━━━ TASK DATA ━━━

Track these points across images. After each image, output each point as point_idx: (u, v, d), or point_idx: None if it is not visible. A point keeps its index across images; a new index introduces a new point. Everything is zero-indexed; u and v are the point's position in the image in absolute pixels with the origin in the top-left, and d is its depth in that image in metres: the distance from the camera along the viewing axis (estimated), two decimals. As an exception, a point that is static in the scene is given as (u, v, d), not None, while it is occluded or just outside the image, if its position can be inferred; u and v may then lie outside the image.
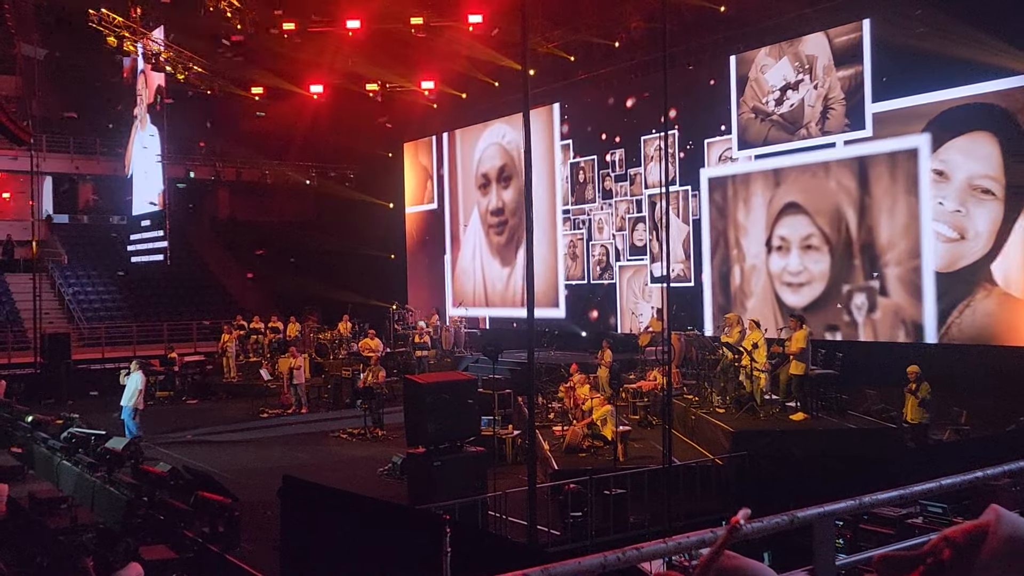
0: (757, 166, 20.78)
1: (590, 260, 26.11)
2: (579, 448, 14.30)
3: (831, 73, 18.93)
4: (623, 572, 2.55)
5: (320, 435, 18.57)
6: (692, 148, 22.42)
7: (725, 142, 21.59)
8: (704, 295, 21.70)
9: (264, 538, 10.70)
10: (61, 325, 28.55)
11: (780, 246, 20.09)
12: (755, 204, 20.83)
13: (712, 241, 21.88)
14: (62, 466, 14.73)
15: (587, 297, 25.38)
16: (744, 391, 14.91)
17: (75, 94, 33.98)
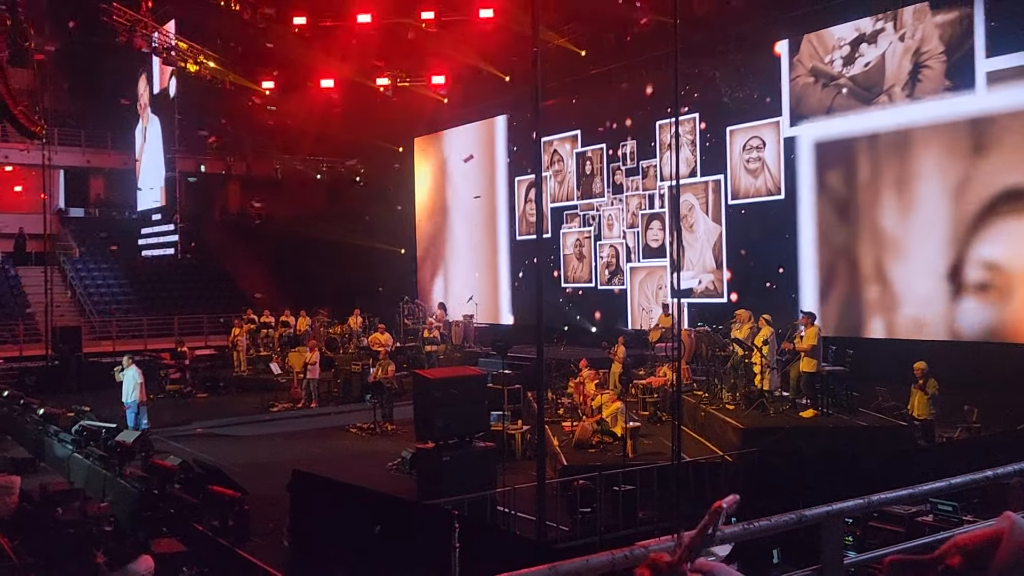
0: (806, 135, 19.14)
1: (597, 262, 25.45)
2: (588, 444, 14.29)
3: (924, 19, 16.09)
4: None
5: (330, 429, 18.60)
6: (713, 141, 21.42)
7: (751, 130, 20.37)
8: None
9: (274, 532, 10.73)
10: (72, 318, 28.67)
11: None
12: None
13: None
14: (73, 459, 14.81)
15: (559, 305, 24.53)
16: (754, 388, 14.87)
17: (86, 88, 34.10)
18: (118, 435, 14.43)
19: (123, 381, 17.71)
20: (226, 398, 22.98)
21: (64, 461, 15.18)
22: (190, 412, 20.58)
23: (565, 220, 26.43)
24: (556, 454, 13.86)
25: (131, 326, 28.97)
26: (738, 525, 2.72)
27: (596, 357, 19.00)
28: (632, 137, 24.16)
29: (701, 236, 22.35)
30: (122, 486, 12.84)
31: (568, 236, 26.85)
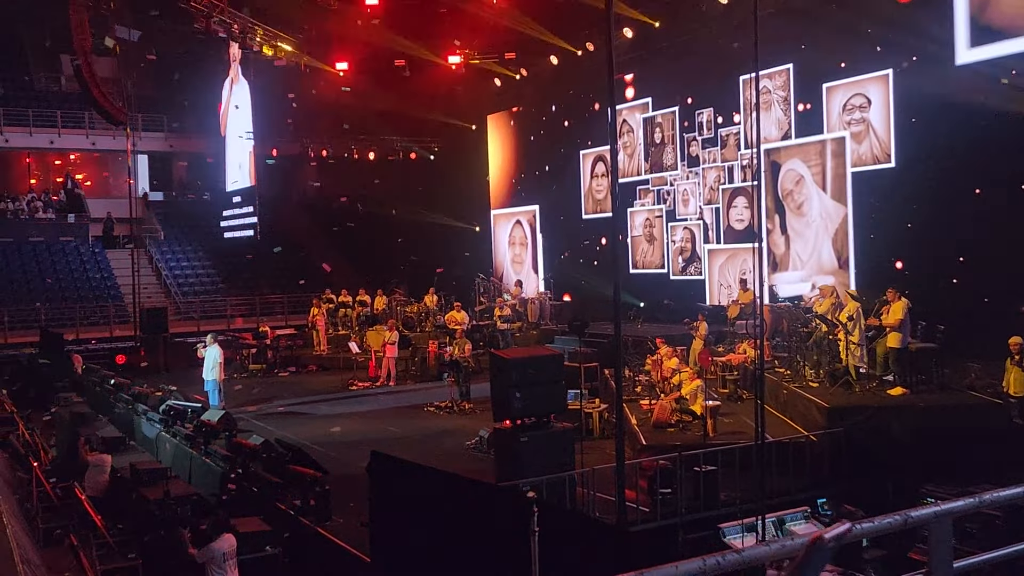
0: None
1: (669, 246, 23.87)
2: (667, 423, 14.08)
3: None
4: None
5: (408, 408, 18.76)
6: (810, 108, 19.22)
7: (855, 85, 17.89)
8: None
9: (354, 511, 10.82)
10: (159, 299, 29.47)
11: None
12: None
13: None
14: (161, 438, 15.22)
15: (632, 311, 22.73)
16: (839, 365, 14.42)
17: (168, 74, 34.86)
18: (203, 414, 14.78)
19: (205, 358, 18.12)
20: (306, 377, 23.37)
21: (152, 440, 15.62)
22: (272, 390, 20.98)
23: (638, 195, 25.27)
24: (635, 433, 13.69)
25: (214, 307, 29.65)
26: (841, 525, 2.53)
27: (673, 334, 18.70)
28: (708, 104, 22.50)
29: (815, 220, 19.47)
30: (207, 465, 13.13)
31: (636, 215, 25.26)
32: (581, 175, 27.72)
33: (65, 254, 31.56)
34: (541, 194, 29.17)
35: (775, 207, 20.64)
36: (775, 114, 20.94)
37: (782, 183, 20.75)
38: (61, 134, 32.36)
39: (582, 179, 27.72)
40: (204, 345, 18.61)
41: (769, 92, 21.08)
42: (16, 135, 31.70)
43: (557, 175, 28.39)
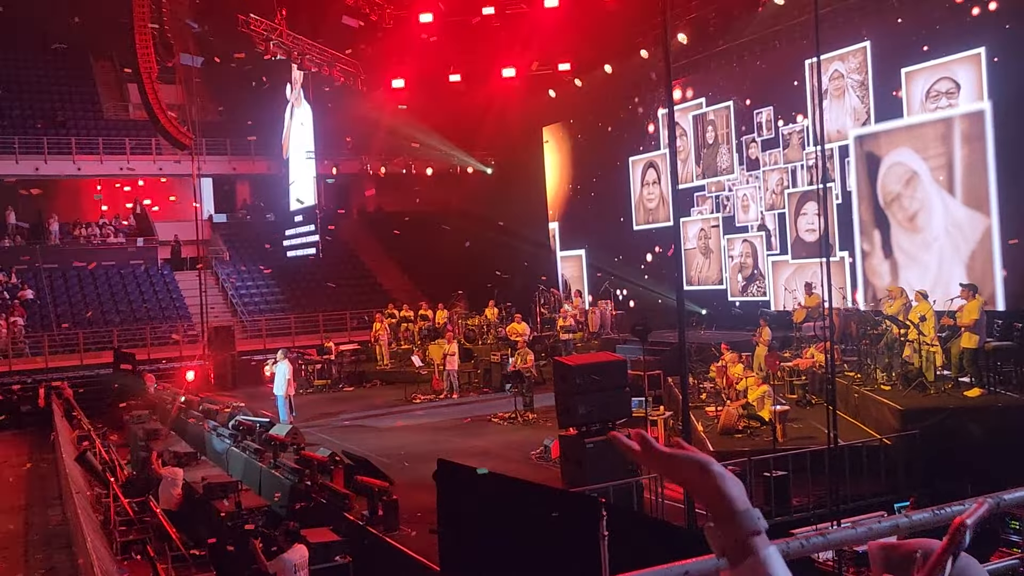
0: None
1: (727, 261, 22.24)
2: (735, 429, 13.86)
3: None
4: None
5: (472, 419, 18.77)
6: (899, 95, 16.82)
7: (941, 68, 15.49)
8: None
9: (422, 521, 10.85)
10: (225, 319, 30.02)
11: None
12: None
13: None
14: (231, 452, 15.48)
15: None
16: (912, 367, 14.04)
17: (229, 98, 35.65)
18: (271, 429, 15.01)
19: (275, 374, 18.41)
20: (370, 391, 23.58)
21: (222, 455, 15.89)
22: (337, 405, 21.20)
23: (696, 202, 24.14)
24: (701, 440, 13.49)
25: (279, 324, 30.12)
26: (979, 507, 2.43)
27: (737, 340, 18.44)
28: (768, 103, 21.00)
29: (937, 238, 15.93)
30: (276, 478, 13.30)
31: (689, 226, 23.63)
32: (631, 183, 27.19)
33: (135, 277, 32.39)
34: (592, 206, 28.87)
35: (873, 219, 17.61)
36: (849, 102, 18.96)
37: (883, 183, 17.54)
38: (130, 160, 33.23)
39: (632, 187, 27.17)
40: (274, 361, 18.92)
41: (842, 76, 19.03)
42: (88, 163, 32.66)
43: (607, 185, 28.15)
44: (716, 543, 1.23)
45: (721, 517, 1.22)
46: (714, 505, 1.23)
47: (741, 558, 1.19)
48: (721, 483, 1.23)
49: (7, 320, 27.49)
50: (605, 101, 27.54)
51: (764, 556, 1.19)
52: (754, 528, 1.20)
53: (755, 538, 1.20)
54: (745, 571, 1.19)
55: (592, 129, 29.04)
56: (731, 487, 1.23)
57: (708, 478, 1.24)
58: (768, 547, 1.20)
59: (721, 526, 1.22)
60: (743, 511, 1.21)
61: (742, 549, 1.19)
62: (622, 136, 27.46)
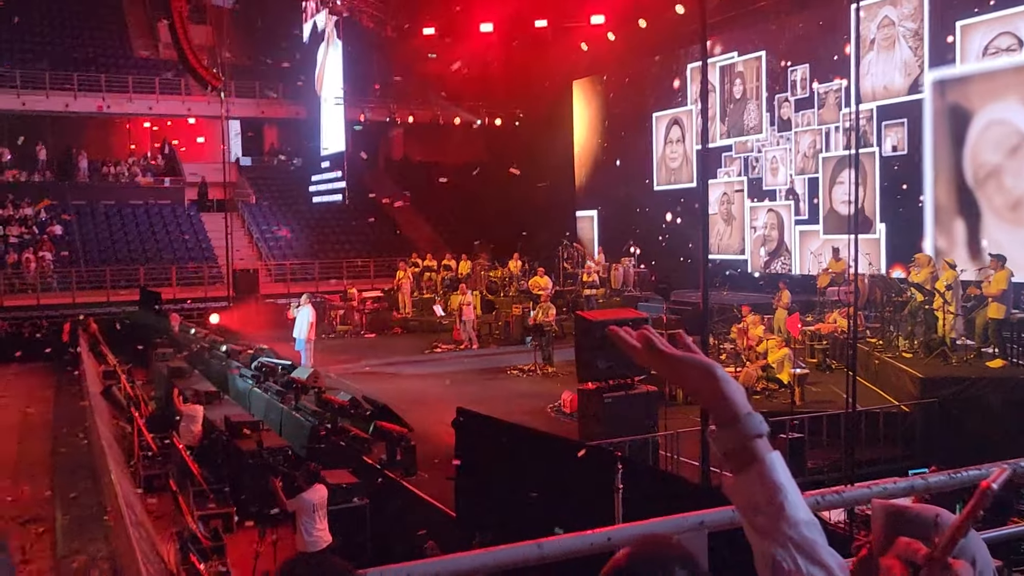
0: None
1: (748, 231, 21.13)
2: (752, 390, 13.88)
3: None
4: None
5: (491, 370, 18.89)
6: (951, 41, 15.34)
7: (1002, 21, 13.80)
8: None
9: (439, 468, 11.00)
10: (250, 262, 30.24)
11: None
12: None
13: None
14: (253, 393, 15.69)
15: None
16: (935, 335, 13.98)
17: (259, 40, 35.51)
18: (293, 372, 15.18)
19: (296, 318, 18.52)
20: (392, 339, 23.75)
21: (245, 395, 16.10)
22: (358, 351, 21.38)
23: (723, 163, 23.27)
24: (719, 400, 13.52)
25: (303, 270, 30.31)
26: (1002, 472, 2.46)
27: (759, 303, 18.39)
28: (804, 60, 19.71)
29: None
30: (297, 419, 13.49)
31: (712, 189, 22.27)
32: (653, 141, 26.54)
33: (162, 216, 32.63)
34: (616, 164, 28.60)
35: (956, 201, 14.79)
36: (900, 54, 17.29)
37: (974, 152, 15.21)
38: (159, 100, 33.29)
39: (654, 145, 26.53)
40: (297, 305, 19.04)
41: (893, 24, 17.20)
42: (117, 101, 32.73)
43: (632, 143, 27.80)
44: (720, 447, 1.24)
45: (724, 421, 1.24)
46: (717, 408, 1.25)
47: (745, 463, 1.21)
48: (725, 387, 1.25)
49: (36, 255, 27.83)
50: (637, 56, 27.17)
51: (768, 460, 1.21)
52: (757, 431, 1.22)
53: (757, 441, 1.22)
54: (750, 477, 1.20)
55: (621, 85, 28.72)
56: (734, 391, 1.25)
57: (712, 381, 1.25)
58: (771, 451, 1.22)
59: (724, 430, 1.23)
60: (746, 415, 1.23)
61: (745, 453, 1.21)
62: (649, 92, 27.09)
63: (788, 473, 1.22)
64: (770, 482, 1.19)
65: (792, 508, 1.19)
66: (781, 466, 1.22)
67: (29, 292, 26.23)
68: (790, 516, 1.18)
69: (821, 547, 1.17)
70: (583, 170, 30.99)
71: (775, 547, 1.15)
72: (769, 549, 1.16)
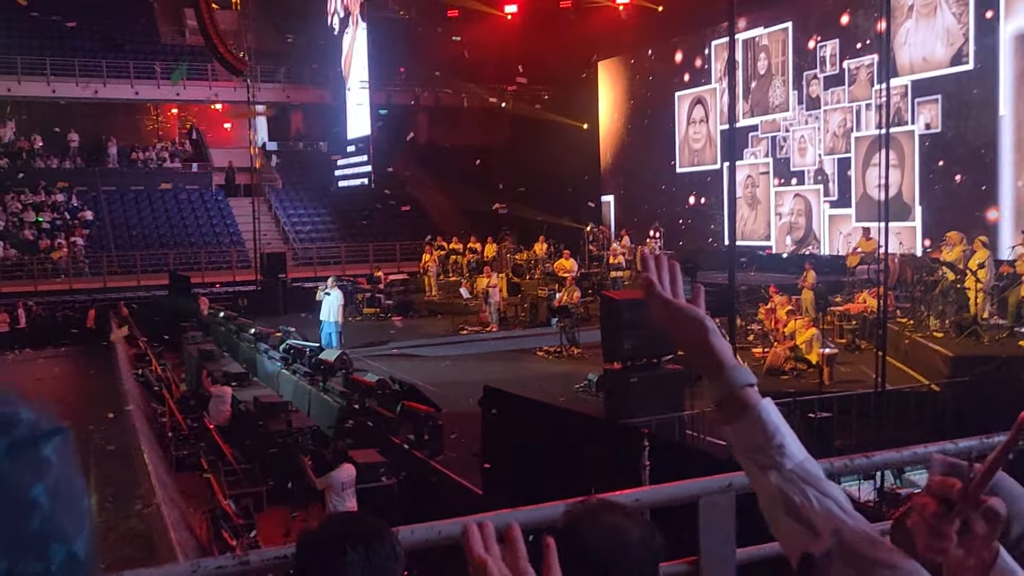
0: None
1: (774, 217, 20.25)
2: (780, 370, 13.82)
3: None
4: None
5: (517, 352, 18.92)
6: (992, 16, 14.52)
7: None
8: None
9: (466, 447, 11.05)
10: (277, 246, 30.45)
11: None
12: None
13: None
14: (281, 375, 15.84)
15: None
16: (966, 314, 13.81)
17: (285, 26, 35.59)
18: (321, 353, 15.29)
19: (323, 301, 18.63)
20: (418, 321, 23.83)
21: (273, 376, 16.26)
22: (385, 334, 21.48)
23: (750, 143, 22.49)
24: (746, 379, 13.46)
25: (330, 253, 30.47)
26: (973, 439, 2.46)
27: (787, 283, 18.25)
28: (834, 36, 18.80)
29: None
30: (325, 400, 13.60)
31: (737, 171, 21.01)
32: (676, 121, 26.08)
33: (190, 202, 32.91)
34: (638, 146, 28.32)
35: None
36: (942, 22, 16.08)
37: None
38: (186, 86, 33.50)
39: (677, 126, 26.06)
40: (325, 288, 19.14)
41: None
42: (145, 87, 32.99)
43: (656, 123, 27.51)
44: (712, 396, 1.27)
45: (712, 373, 1.27)
46: (705, 361, 1.28)
47: (737, 413, 1.23)
48: (714, 339, 1.28)
49: (68, 240, 28.18)
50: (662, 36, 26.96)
51: (760, 407, 1.23)
52: (746, 380, 1.25)
53: (748, 389, 1.24)
54: (744, 425, 1.22)
55: (645, 65, 28.51)
56: (723, 345, 1.28)
57: (703, 332, 1.29)
58: (762, 399, 1.24)
59: (714, 382, 1.26)
60: (733, 366, 1.25)
61: (736, 401, 1.23)
62: (673, 72, 26.81)
63: (782, 417, 1.24)
64: (768, 423, 1.22)
65: (791, 445, 1.22)
66: (775, 410, 1.24)
67: (62, 277, 26.58)
68: (791, 452, 1.21)
69: (825, 480, 1.20)
70: (608, 152, 30.85)
71: (782, 482, 1.18)
72: (776, 485, 1.18)
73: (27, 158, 31.85)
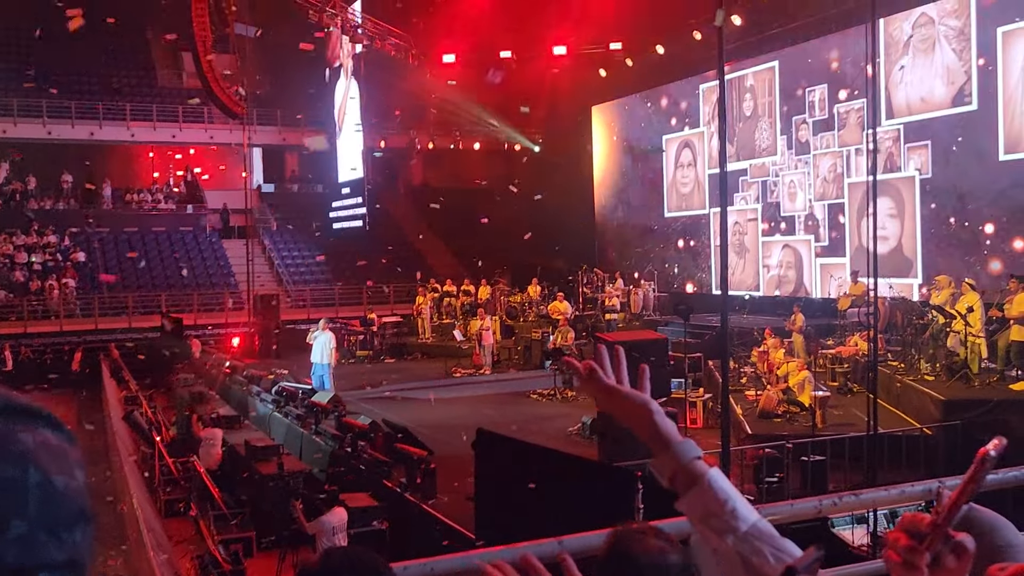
0: None
1: (763, 269, 19.80)
2: (774, 413, 13.82)
3: None
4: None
5: (511, 395, 18.89)
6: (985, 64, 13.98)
7: None
8: None
9: (458, 491, 10.98)
10: (271, 287, 30.44)
11: None
12: None
13: None
14: (273, 417, 15.77)
15: None
16: (957, 358, 13.87)
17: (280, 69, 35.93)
18: (313, 396, 15.26)
19: (314, 343, 18.61)
20: (412, 363, 23.79)
21: (265, 419, 16.18)
22: (378, 376, 21.43)
23: (740, 187, 22.09)
24: (739, 423, 13.47)
25: (324, 295, 30.47)
26: (958, 477, 2.48)
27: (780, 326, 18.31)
28: (822, 81, 18.57)
29: None
30: (317, 443, 13.53)
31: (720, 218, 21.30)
32: (664, 165, 26.23)
33: (184, 243, 32.95)
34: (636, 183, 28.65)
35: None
36: (940, 58, 15.08)
37: None
38: (182, 128, 33.72)
39: (665, 169, 26.16)
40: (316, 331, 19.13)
41: (932, 23, 15.21)
42: (141, 130, 33.19)
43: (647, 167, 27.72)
44: (663, 473, 1.32)
45: (661, 450, 1.32)
46: (653, 439, 1.34)
47: (689, 484, 1.28)
48: (659, 420, 1.35)
49: (59, 282, 28.15)
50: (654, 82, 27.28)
51: (709, 477, 1.28)
52: (694, 454, 1.30)
53: (696, 462, 1.29)
54: (696, 495, 1.27)
55: (637, 110, 28.82)
56: (668, 425, 1.34)
57: (648, 415, 1.35)
58: (710, 469, 1.29)
59: (663, 458, 1.31)
60: (680, 442, 1.31)
61: (687, 474, 1.28)
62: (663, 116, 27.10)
63: (730, 484, 1.29)
64: (719, 490, 1.27)
65: (743, 509, 1.27)
66: (723, 478, 1.30)
67: (52, 318, 26.50)
68: (743, 515, 1.26)
69: (779, 537, 1.24)
70: (602, 195, 31.05)
71: (738, 543, 1.23)
72: (733, 547, 1.22)
73: (20, 199, 31.91)
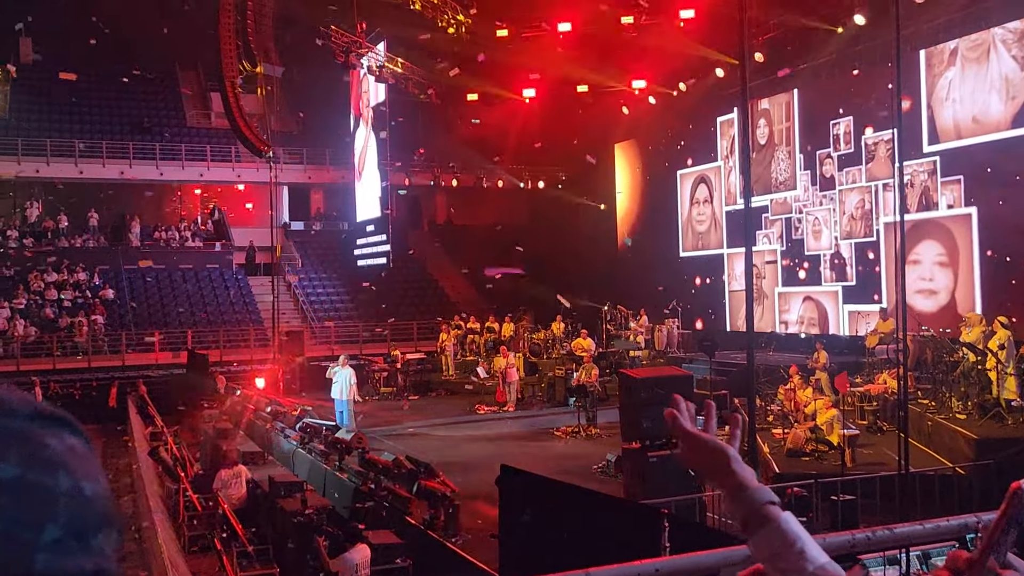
0: None
1: (780, 326, 18.69)
2: (802, 451, 13.63)
3: None
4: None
5: (535, 432, 18.80)
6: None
7: None
8: None
9: (482, 529, 10.89)
10: (296, 324, 30.57)
11: None
12: None
13: None
14: (297, 454, 15.74)
15: None
16: (989, 396, 13.64)
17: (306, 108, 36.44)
18: (337, 432, 15.23)
19: (334, 379, 18.64)
20: (435, 400, 23.75)
21: (289, 455, 16.16)
22: (402, 413, 21.40)
23: (763, 225, 20.81)
24: (767, 462, 13.29)
25: (348, 332, 30.55)
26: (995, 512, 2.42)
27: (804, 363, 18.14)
28: (847, 113, 17.42)
29: None
30: (340, 480, 13.48)
31: (736, 260, 18.81)
32: (679, 201, 25.68)
33: (211, 280, 33.22)
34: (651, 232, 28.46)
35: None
36: (997, 68, 12.75)
37: None
38: (210, 167, 34.18)
39: (680, 206, 25.63)
40: (337, 367, 19.18)
41: (985, 27, 13.09)
42: (169, 168, 33.68)
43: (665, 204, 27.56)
44: (737, 516, 1.34)
45: (738, 494, 1.35)
46: (731, 485, 1.36)
47: (760, 525, 1.31)
48: (737, 465, 1.37)
49: (88, 319, 28.43)
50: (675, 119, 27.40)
51: (782, 517, 1.31)
52: (769, 499, 1.33)
53: (770, 506, 1.32)
54: (765, 535, 1.30)
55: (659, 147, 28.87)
56: (744, 469, 1.37)
57: (725, 460, 1.37)
58: (783, 512, 1.32)
59: (738, 502, 1.34)
60: (756, 488, 1.34)
61: (760, 516, 1.31)
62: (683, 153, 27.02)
63: (800, 526, 1.32)
64: (788, 533, 1.29)
65: (812, 551, 1.29)
66: (795, 522, 1.32)
67: (81, 355, 26.73)
68: (812, 556, 1.28)
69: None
70: (624, 232, 31.05)
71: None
72: None
73: (51, 237, 32.38)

━━━

* [REQUIRED WORK] Return the lines above from the one with "14: (62, 466, 14.73)" through the one with "36: (775, 114, 20.94)", verbatim and nothing else. Omit every picture.

* [RESPONSE TO THIS EXERCISE]
14: (62, 466, 14.73)
15: (587, 297, 25.38)
16: (744, 391, 14.91)
17: (75, 94, 33.98)
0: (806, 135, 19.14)
1: (597, 262, 25.45)
2: (588, 444, 14.29)
3: (924, 19, 16.09)
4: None
5: (330, 429, 18.60)
6: (713, 141, 21.42)
7: (751, 130, 20.37)
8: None
9: (274, 532, 10.73)
10: (72, 318, 28.67)
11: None
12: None
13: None
14: (73, 459, 14.81)
15: (559, 305, 24.53)
16: (754, 388, 14.87)
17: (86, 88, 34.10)
18: (118, 435, 14.43)
19: (123, 381, 17.71)
20: (226, 398, 22.98)
21: (64, 461, 15.18)
22: (190, 412, 20.58)
23: (565, 220, 26.43)
24: (556, 454, 13.86)
25: (131, 326, 28.97)
26: (738, 525, 2.72)
27: (596, 357, 19.00)
28: (632, 137, 24.16)
29: (701, 236, 22.35)
30: (122, 486, 12.84)
31: (568, 236, 26.85)
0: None
1: (669, 246, 23.87)
2: (667, 423, 14.08)
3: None
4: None
5: (408, 408, 18.76)
6: (810, 108, 19.22)
7: (855, 85, 17.89)
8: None
9: (354, 511, 10.82)
10: (159, 299, 29.47)
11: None
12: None
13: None
14: (161, 438, 15.22)
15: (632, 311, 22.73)
16: (839, 365, 14.42)
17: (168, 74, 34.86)
18: (203, 414, 14.78)
19: (205, 358, 18.12)
20: (306, 377, 23.37)
21: (152, 440, 15.62)
22: (272, 390, 20.98)
23: (638, 195, 25.27)
24: (635, 433, 13.69)
25: (214, 307, 29.65)
26: (841, 525, 2.53)
27: (673, 334, 18.70)
28: (708, 104, 22.50)
29: (815, 220, 19.47)
30: (207, 465, 13.13)
31: (636, 215, 25.26)
32: (581, 175, 27.72)
33: (65, 254, 31.56)
34: (541, 194, 29.17)
35: (775, 207, 20.64)
36: (775, 114, 20.94)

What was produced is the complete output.